Could you update the data below by replacing "Verzeichnis" with "Liste" everywhere it appears, changing nothing else and leaving out the pictures?
Data for processing below:
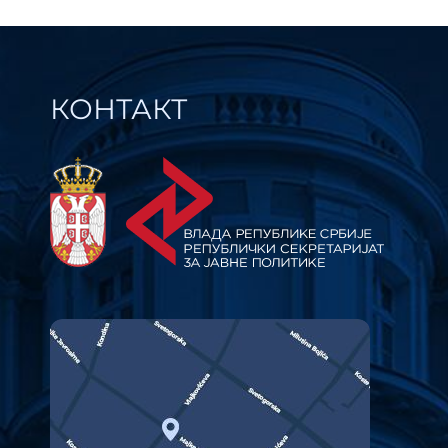
КОНТАКТ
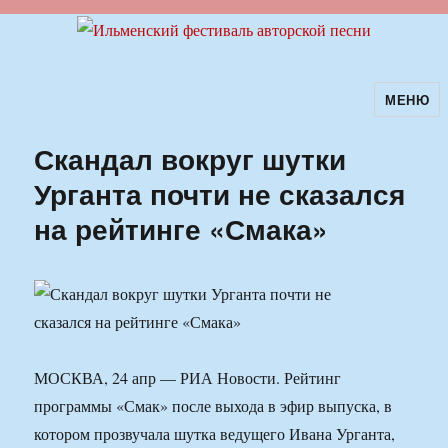
МЕНЮ
Ильменский фестиваль авторской
песни
Скандал вокруг шутки
Урганта почти не сказался
на рейтинге «Смака»
МОСКВА, 24 апр — РИА Новости. Рейтинг
программы «Смак» после выхода в эфир выпуска, в
котором прозвучала шутка ведущего Ивана Урганта,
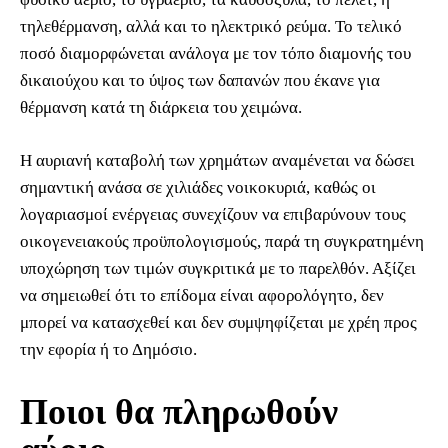
τηλεθέρμανση, αλλά και το ηλεκτρικό ρεύμα. Το τελικό
ποσό διαμορφώνεται ανάλογα με τον τόπο διαμονής του
δικαιούχου και το ύψος των δαπανών που έκανε για
θέρμανση κατά τη διάρκεια του χειμώνα.
Η αυριανή καταβολή των χρημάτων αναμένεται να δώσει
σημαντική ανάσα σε χιλιάδες νοικοκυριά, καθώς οι
λογαριασμοί ενέργειας συνεχίζουν να επιβαρύνουν τους
οικογενειακούς προϋπολογισμούς, παρά τη συγκρατημένη
υποχώρηση των τιμών συγκριτικά με το παρελθόν. Αξίζει
να σημειωθεί ότι το επίδομα είναι αφορολόγητο, δεν
μπορεί να κατασχεθεί και δεν συμψηφίζεται με χρέη προς
την εφορία ή το Δημόσιο.
Ποιοι θα πληρωθούν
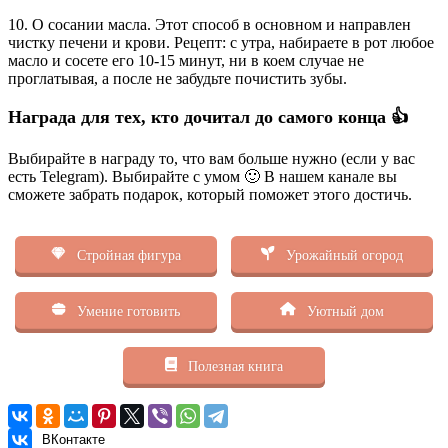
10. О сосании масла. Этот способ в основном и направлен
чистку печени и крови. Рецепт: с утра, набираете в рот любое
масло и сосете его 10-15 минут, ни в коем случае не
проглатывая, а после не забудьте почистить зубы.
Награда для тех, кто дочитал до самого конца 👍
Выбирайте в награду то, что вам больше нужно (если у вас
есть Telegram). Выбирайте с умом 🙂 В нашем канале вы
сможете забрать подарок, который поможет этого достичь.
Стройная фигура
Урожайный огород
Умение готовить
Уютный дом
Полезная книга
ВКонтакте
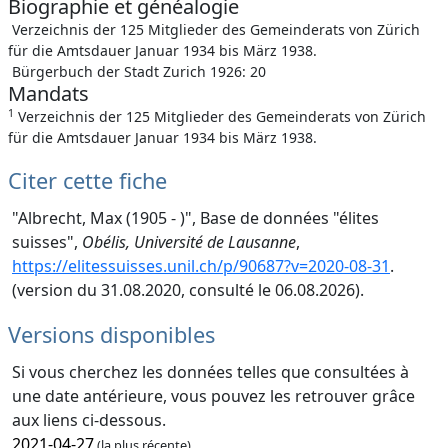
Biographie et généalogie
Verzeichnis der 125 Mitglieder des Gemeinderats von Zürich
für die Amtsdauer Januar 1934 bis März 1938.
Bürgerbuch der Stadt Zurich 1926: 20
Mandats
1
Verzeichnis der 125 Mitglieder des Gemeinderats von Zürich
für die Amtsdauer Januar 1934 bis März 1938.
Citer cette fiche
"Albrecht, Max (1905 - )", Base de données "élites
suisses",
Obélis, Université de Lausanne
,
https://elitessuisses.unil.ch/p/90687?v=2020-08-31
.
(version du 31.08.2020, consulté le 06.08.2026).
Versions disponibles
Si vous cherchez les données telles que consultées à
une date antérieure, vous pouvez les retrouver grâce
aux liens ci-dessous.
2021-04-27
(la plus récente)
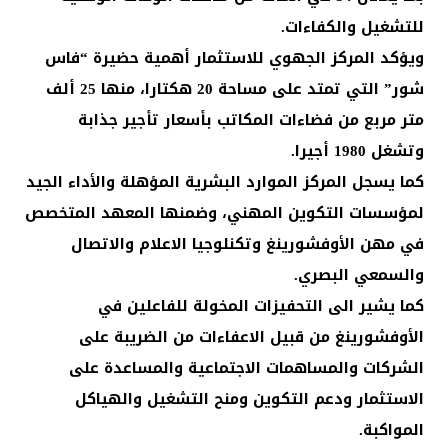
للتشغيل والكفاءات.
ويؤكد المركز الجهوي للاستثمار أهمية حضيرة “فاس
شور” التي تمتد على مساحة 20 هكتارا، منها 25 ألف
متر مربع من فضاءات المكاتب بأسعار تأجير جذابة
وتشغل 1980 أجيرا.
كما يسجل المركز الموارد البشرية المؤهلة والأداء الجيد
لمؤسسات التكوين المهني، وضمنها المعهد المتخصص
في مهن الأوفشورينغ وتكنلوجيا الاعلام والاتصال
والسمعي البصري.
كما يشير الى التحفيزات المخولة للفاعلين في
الأوفشورينغ من قبيل الاعفاءات من الضريبة على
الشركات والمساهمات الاجتماعية والمساعدة على
الاستثمار ودعم التكوين ومنح التشغيل والهياكل
المواكبة.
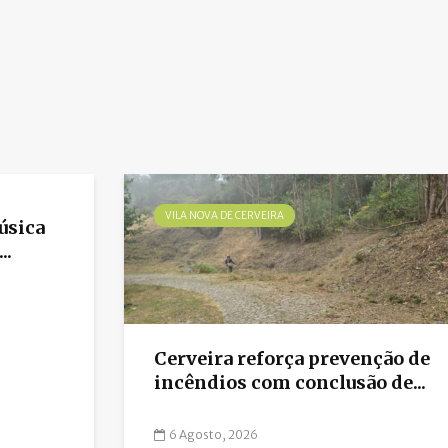
VILA NOVA DE CERVEIRA
úsica
..
Cerveira reforça prevenção de
incêndios com conclusão de...
6 Agosto, 2026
End of Data for processing.
== Result ==
КОНТАКТ
МЕНЮ
Ильменский фестиваль авторской
песни
Скандал вокруг шутки
Урганта почти не сказался
на рейтинге «Смака»
МОСКВА, 24 апр — РИА Новости. Рейтинг
программы «Смак» после выхода в эфир выпуска, в
котором прозвучала шутка ведущего Ивана Урганта,
τηλεθέρμανση, αλλά και το ηλεκτρικό ρεύμα. Το τελικό
ποσό διαμορφώνεται ανάλογα με τον τόπο διαμονής του
δικαιούχου και το ύψος των δαπανών που έκανε για
θέρμανση κατά τη διάρκεια του χειμώνα.
Η αυριανή καταβολή των χρημάτων αναμένεται να δώσει
σημαντική ανάσα σε χιλιάδες νοικοκυριά, καθώς οι
λογαριασμοί ενέργειας συνεχίζουν να επιβαρύνουν τους
οικογενειακούς προϋπολογισμούς, παρά τη συγκρατημένη
υποχώρηση των τιμών συγκριτικά με το παρελθόν. Αξίζει
να σημειωθεί ότι το επίδομα είναι αφορολόγητο, δεν
μπορεί να κατασχεθεί και δεν συμψηφίζεται με χρέη προς
την εφορία ή το Δημόσιο.
Ποιοι θα πληρωθούν
10. О сосании масла. Этот способ в основном и направлен
чистку печени и крови. Рецепт: с утра, набираете в рот любое
масло и сосете его 10-15 минут, ни в коем случае не
проглатывая, а после не забудьте почистить зубы.
Награда для тех, кто дочитал до самого конца 👍
Выбирайте в награду то, что вам больше нужно (если у вас
есть Telegram). Выбирайте с умом 🙂 В нашем канале вы
сможете забрать подарок, который поможет этого достичь.
Стройная фигура
Урожайный огород
Умение готовить
Уютный дом
Полезная книга
ВКонтакте
Biographie et généalogie
Liste der 125 Mitglieder des Gemeinderats von Zürich
für die Amtsdauer Januar 1934 bis März 1938.
Bürgerbuch der Stadt Zurich 1926: 20
Mandats
1
Liste der 125 Mitglieder des Gemeinderats von Zürich
für die Amtsdauer Januar 1934 bis März 1938.
Citer cette fiche
"Albrecht, Max (1905 - )", Base de données "élites
suisses",
Obélis, Université de Lausanne
,
https://elitessuisses.unil.ch/p/90687?v=2020-08-31
.
(version du 31.08.2020, consulté le 06.08.2026).
Versions disponibles
Si vous cherchez les données telles que consultées à
une date antérieure, vous pouvez les retrouver grâce
aux liens ci-dessous.
2021-04-27
(la plus récente)
للتشغيل والكفاءات.
ويؤكد المركز الجهوي للاستثمار أهمية حضيرة “فاس
شور” التي تمتد على مساحة 20 هكتارا، منها 25 ألف
متر مربع من فضاءات المكاتب بأسعار تأجير جذابة
وتشغل 1980 أجيرا.
كما يسجل المركز الموارد البشرية المؤهلة والأداء الجيد
لمؤسسات التكوين المهني، وضمنها المعهد المتخصص
في مهن الأوفشورينغ وتكنلوجيا الاعلام والاتصال
والسمعي البصري.
كما يشير الى التحفيزات المخولة للفاعلين في
الأوفشورينغ من قبيل الاعفاءات من الضريبة على
الشركات والمساهمات الاجتماعية والمساعدة على
الاستثمار ودعم التكوين ومنح التشغيل والهياكل
المواكبة.
VILA NOVA DE CERVEIRA
úsica
..
Cerveira reforça prevenção de
incêndios com conclusão de...
6 Agosto, 2026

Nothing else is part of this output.